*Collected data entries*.
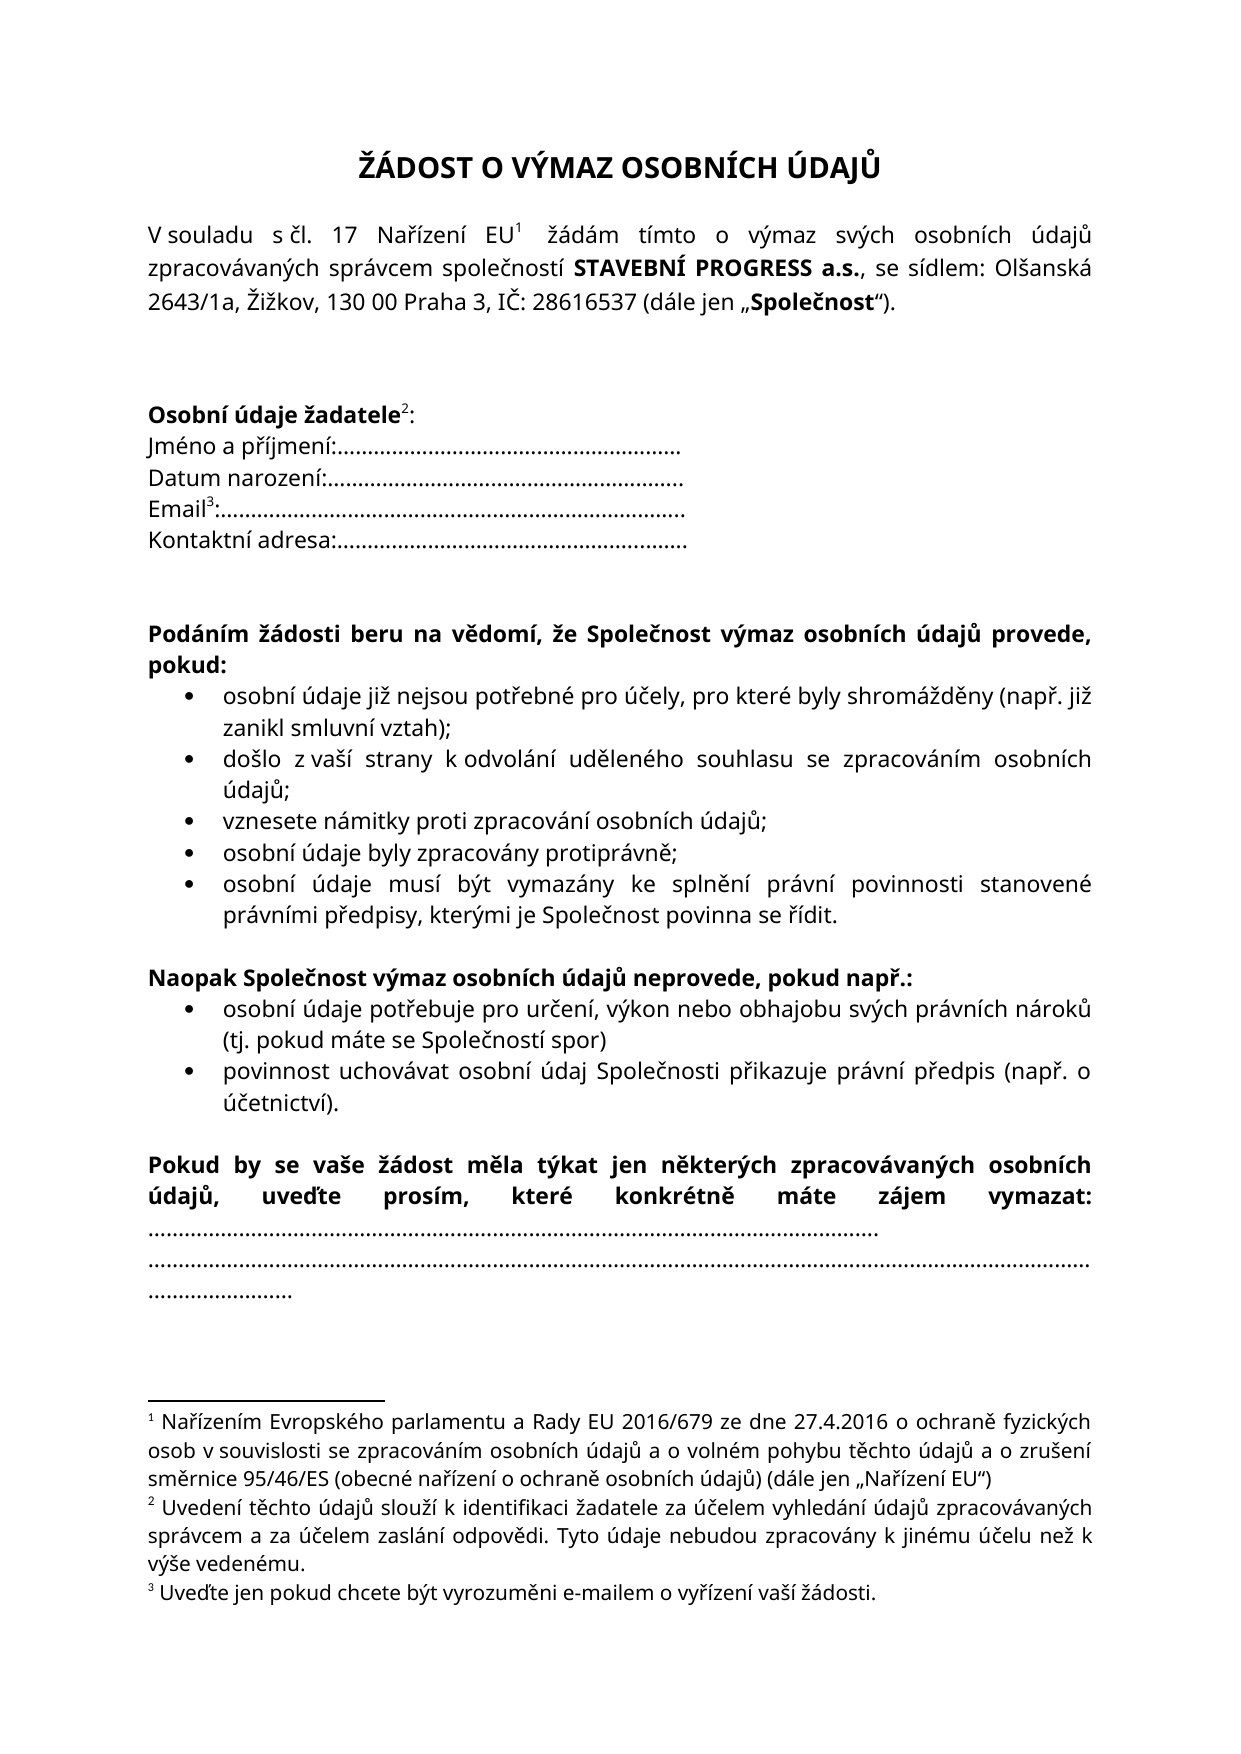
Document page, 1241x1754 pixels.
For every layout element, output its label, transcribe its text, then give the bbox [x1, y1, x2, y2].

text V souladu s čl. 17 Nařízení EU žádám tímto o výmaz svých osobních údajů zpracovávaných správcem společností STAVEBNÍ PROGRESS a.s., se sídlem: Olšanská 2643/1a, Žižkov, 130 00 Praha 3, IČ: 28616537 (dále jen „Společnost“). [148, 218, 1093, 317]
list osobní údaje potřebuje pro určení, výkon nebo obhajobu svých právních nároků (tj. pokud máte se Společností spor) [185, 993, 1093, 1055]
list došlo z vaší strany k odvolání uděleného souhlasu se zpracováním osobních údajů; [185, 743, 1093, 805]
text Naopak Společnost výmaz osobních údajů neprovede, pokud např.: [148, 961, 1093, 993]
text Kontaktní adresa:…………………………………………...……. [148, 524, 1093, 555]
list osobní údaje musí být vymazány ke splnění právní povinnosti stanovené právními předpisy, kterými je Společnost povinna se řídit. [185, 868, 1093, 930]
text Pokud by se vaše žádost měla týkat jen některých zpracovávaných osobních údajů, uveďte prosím, které konkrétně máte zájem vymazat: …………………………………………………………………………………………………………. [148, 1149, 1093, 1243]
text Žádost o výmaz osobních údajů [148, 148, 1093, 187]
text Osobní údaje žadatele: [148, 399, 1093, 430]
text Datum narození:………………………………………………….. [148, 461, 1093, 493]
text ……………………………………………………………………………………………………………………………………………………………… [148, 1243, 1093, 1305]
list povinnost uchovávat osobní údaj Společnosti přikazuje právní předpis (např. o účetnictví). [185, 1055, 1093, 1118]
text Podáním žádosti beru na vědomí, že Společnost výmaz osobních údajů provede, pokud: [148, 618, 1093, 680]
list osobní údaje již nejsou potřebné pro účely, pro které byly shromážděny (např. již zanikl smluvní vztah); [185, 680, 1093, 743]
list osobní údaje byly zpracovány protiprávně; [185, 836, 1093, 868]
text Email:………………………………………………………………….. [148, 493, 1093, 524]
list vznesete námitky proti zpracování osobních údajů; [185, 805, 1093, 836]
text Jméno a příjmení:………………………………………………… [148, 430, 1093, 461]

*Exercise aim*.
Each line from the one with "For every layout" through the last line of the records must be written out word for word. Include nothing else.

*Finished task*.
For every layout element, output its label, transcribe its text, then give the bbox [x1, y1, x2, y2].

text V souladu s čl. 17 Nařízení EU žádám tímto o výmaz svých osobních údajů zpracovávaných správcem společností STAVEBNÍ PROGRESS a.s., se sídlem: Olšanská 2643/1a, Žižkov, 130 00 Praha 3, IČ: 28616537 (dále jen „Společnost“). [148, 218, 1093, 317]
list osobní údaje potřebuje pro určení, výkon nebo obhajobu svých právních nároků (tj. pokud máte se Společností spor) [185, 993, 1093, 1055]
list došlo z vaší strany k odvolání uděleného souhlasu se zpracováním osobních údajů; [185, 743, 1093, 805]
text Naopak Společnost výmaz osobních údajů neprovede, pokud např.: [148, 961, 1093, 993]
text Kontaktní adresa:…………………………………………...……. [148, 524, 1093, 555]
list osobní údaje musí být vymazány ke splnění právní povinnosti stanovené právními předpisy, kterými je Společnost povinna se řídit. [185, 868, 1093, 930]
text Pokud by se vaše žádost měla týkat jen některých zpracovávaných osobních údajů, uveďte prosím, které konkrétně máte zájem vymazat: …………………………………………………………………………………………………………. [148, 1149, 1093, 1243]
text Žádost o výmaz osobních údajů [148, 148, 1093, 187]
text Osobní údaje žadatele: [148, 399, 1093, 430]
text Datum narození:………………………………………………….. [148, 461, 1093, 493]
text ……………………………………………………………………………………………………………………………………………………………… [148, 1243, 1093, 1305]
list povinnost uchovávat osobní údaj Společnosti přikazuje právní předpis (např. o účetnictví). [185, 1055, 1093, 1118]
text Podáním žádosti beru na vědomí, že Společnost výmaz osobních údajů provede, pokud: [148, 618, 1093, 680]
list osobní údaje již nejsou potřebné pro účely, pro které byly shromážděny (např. již zanikl smluvní vztah); [185, 680, 1093, 743]
list osobní údaje byly zpracovány protiprávně; [185, 836, 1093, 868]
text Email:………………………………………………………………….. [148, 493, 1093, 524]
list vznesete námitky proti zpracování osobních údajů; [185, 805, 1093, 836]
text Jméno a příjmení:………………………………………………… [148, 430, 1093, 461]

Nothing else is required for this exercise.